- [THE INPUT]:
□ □ □ □

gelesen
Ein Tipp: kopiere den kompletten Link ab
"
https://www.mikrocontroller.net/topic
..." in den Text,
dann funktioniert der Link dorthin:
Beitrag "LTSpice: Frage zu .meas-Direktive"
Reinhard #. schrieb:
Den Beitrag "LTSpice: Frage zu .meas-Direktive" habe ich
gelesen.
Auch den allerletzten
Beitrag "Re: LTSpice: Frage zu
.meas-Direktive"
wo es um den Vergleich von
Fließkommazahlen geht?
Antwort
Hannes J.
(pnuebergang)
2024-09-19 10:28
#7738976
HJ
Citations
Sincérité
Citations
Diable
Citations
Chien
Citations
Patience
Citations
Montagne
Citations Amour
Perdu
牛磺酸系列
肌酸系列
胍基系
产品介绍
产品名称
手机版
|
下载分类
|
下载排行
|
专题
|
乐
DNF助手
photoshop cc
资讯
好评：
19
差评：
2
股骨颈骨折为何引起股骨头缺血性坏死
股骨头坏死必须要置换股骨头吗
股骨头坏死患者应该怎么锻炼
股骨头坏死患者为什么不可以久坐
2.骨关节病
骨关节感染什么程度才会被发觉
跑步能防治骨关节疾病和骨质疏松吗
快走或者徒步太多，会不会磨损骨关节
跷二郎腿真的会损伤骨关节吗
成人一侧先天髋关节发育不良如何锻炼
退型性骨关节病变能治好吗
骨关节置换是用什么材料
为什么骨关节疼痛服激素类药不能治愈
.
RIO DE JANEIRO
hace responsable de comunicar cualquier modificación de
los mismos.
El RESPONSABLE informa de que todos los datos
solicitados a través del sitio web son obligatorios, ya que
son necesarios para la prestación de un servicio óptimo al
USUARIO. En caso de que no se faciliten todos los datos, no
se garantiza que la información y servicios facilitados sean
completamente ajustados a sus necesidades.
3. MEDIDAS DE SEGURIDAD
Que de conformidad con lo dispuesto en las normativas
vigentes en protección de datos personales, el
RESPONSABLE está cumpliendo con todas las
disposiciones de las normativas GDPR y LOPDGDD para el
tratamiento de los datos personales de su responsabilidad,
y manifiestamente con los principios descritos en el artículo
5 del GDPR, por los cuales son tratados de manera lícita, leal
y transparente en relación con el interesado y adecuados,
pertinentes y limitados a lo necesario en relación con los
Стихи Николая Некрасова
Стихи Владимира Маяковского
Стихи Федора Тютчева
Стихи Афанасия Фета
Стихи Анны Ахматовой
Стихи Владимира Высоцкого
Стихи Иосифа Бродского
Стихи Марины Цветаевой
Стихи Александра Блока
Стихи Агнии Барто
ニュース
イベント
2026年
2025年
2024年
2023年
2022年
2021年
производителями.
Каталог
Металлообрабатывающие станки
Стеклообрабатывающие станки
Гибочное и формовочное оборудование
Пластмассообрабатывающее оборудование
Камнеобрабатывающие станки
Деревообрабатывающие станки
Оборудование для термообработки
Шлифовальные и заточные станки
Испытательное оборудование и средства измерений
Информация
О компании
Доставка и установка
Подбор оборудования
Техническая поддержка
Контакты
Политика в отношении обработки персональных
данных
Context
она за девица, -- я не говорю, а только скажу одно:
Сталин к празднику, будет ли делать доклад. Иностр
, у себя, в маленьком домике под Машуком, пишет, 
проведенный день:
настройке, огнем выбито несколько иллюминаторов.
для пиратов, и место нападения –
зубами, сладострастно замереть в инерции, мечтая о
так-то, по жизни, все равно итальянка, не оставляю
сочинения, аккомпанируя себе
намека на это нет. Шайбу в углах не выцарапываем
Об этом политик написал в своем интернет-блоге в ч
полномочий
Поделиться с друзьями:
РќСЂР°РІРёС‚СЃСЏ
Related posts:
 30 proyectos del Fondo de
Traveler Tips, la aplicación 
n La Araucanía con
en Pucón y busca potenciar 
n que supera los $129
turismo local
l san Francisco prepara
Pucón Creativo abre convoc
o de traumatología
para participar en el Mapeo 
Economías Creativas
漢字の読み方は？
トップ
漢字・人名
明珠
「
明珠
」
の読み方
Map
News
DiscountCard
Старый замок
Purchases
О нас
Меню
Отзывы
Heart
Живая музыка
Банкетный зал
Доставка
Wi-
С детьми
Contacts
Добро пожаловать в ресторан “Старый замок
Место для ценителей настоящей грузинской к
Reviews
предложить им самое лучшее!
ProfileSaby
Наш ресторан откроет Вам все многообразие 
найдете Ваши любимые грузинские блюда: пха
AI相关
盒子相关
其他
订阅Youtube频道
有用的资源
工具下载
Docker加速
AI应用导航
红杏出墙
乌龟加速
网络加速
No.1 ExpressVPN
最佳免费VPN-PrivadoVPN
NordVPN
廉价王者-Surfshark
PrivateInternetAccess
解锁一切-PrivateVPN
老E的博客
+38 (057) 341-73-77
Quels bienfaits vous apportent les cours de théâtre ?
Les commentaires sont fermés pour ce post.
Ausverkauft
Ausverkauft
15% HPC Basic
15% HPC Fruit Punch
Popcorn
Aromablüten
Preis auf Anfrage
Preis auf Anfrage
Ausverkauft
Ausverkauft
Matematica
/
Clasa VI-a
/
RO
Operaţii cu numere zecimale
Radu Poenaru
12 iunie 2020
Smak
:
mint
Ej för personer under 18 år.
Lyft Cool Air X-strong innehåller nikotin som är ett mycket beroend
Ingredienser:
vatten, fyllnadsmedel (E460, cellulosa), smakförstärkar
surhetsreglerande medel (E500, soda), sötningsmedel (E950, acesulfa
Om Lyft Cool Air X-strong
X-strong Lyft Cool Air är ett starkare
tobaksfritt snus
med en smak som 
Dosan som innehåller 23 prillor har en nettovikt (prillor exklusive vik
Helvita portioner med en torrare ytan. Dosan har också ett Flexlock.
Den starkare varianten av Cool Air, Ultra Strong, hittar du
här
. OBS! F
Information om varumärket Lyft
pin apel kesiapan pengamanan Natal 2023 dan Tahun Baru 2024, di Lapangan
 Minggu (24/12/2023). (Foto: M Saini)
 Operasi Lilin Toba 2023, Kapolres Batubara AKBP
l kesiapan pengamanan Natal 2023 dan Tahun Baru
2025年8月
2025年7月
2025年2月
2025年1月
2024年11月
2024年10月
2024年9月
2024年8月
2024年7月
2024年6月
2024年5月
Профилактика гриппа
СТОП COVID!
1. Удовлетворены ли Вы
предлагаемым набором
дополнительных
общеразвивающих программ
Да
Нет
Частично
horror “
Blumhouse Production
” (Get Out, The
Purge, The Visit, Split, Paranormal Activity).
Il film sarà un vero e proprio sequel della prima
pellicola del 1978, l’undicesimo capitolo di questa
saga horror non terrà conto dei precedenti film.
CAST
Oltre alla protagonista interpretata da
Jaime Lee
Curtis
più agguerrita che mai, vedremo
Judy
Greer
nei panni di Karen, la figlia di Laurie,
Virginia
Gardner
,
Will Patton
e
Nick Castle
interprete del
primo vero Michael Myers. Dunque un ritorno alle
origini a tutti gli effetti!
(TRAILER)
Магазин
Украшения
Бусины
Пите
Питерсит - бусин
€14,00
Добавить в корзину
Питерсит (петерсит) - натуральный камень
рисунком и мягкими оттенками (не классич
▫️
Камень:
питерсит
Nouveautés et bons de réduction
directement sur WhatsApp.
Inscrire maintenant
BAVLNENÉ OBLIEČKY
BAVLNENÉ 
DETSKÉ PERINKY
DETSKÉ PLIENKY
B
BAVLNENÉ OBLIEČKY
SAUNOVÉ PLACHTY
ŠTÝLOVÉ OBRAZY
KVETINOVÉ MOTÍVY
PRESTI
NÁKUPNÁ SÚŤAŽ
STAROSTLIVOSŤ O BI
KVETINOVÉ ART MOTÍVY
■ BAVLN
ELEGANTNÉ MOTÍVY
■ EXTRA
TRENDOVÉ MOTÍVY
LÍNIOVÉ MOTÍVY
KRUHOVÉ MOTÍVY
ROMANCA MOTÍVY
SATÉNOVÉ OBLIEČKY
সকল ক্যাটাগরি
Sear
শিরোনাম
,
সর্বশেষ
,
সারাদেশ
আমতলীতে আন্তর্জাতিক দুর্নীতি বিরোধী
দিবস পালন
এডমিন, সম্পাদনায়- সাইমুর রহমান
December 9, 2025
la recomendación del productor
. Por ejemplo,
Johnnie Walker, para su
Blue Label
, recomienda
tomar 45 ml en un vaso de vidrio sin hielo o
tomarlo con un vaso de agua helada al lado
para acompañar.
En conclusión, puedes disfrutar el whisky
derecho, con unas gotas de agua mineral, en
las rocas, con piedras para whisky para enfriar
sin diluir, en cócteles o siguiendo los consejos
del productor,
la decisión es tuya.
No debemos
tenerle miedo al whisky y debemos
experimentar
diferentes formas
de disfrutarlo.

□ □ □ □

- [TRY IT]: Return the lines of the records that include the string "Baru".

- [RESPONSE]:
pin apel kesiapan pengamanan Natal 2023 dan Tahun Baru 2024, di Lapangan
l kesiapan pengamanan Natal 2023 dan Tahun Baru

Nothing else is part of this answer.